Given records: Begin
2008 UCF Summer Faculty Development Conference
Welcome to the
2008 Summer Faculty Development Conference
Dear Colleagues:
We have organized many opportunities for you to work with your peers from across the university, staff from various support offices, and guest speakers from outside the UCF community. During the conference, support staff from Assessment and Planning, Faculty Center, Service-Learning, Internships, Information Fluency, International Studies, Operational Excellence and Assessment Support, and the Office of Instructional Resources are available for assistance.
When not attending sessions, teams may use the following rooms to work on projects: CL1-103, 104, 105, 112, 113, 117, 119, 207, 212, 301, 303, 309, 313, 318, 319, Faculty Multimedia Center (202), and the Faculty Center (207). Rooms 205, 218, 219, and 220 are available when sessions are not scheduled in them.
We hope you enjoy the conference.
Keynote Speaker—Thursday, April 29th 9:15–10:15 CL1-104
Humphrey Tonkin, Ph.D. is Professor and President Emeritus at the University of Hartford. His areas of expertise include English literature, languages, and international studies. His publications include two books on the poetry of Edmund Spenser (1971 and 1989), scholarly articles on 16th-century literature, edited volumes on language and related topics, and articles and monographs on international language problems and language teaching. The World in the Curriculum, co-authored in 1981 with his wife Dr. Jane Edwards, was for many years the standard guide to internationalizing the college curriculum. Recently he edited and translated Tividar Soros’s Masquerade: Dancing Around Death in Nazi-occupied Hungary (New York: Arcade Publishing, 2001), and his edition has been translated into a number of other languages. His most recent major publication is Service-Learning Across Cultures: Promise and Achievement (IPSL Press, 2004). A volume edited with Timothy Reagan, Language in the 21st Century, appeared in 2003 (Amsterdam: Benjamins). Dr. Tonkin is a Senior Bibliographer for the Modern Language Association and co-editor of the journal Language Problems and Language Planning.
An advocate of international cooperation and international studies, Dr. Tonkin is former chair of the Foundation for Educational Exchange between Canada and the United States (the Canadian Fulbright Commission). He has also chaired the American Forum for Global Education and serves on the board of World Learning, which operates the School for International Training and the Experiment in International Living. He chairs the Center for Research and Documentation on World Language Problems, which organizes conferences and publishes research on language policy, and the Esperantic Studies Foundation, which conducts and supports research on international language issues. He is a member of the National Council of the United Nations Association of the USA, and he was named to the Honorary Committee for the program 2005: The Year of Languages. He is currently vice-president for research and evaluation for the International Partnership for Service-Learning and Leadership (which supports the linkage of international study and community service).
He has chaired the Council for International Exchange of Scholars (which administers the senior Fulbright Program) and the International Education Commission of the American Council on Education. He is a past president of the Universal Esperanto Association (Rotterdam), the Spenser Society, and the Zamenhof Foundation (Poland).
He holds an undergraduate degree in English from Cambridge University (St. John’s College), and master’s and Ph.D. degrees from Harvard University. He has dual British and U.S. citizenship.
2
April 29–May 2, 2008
Given records: End
### Required action
Where a line above contains the word "Summer", show that line.

### Solution to the exercise
2008 UCF Summer Faculty Development Conference
2008 Summer Faculty Development Conference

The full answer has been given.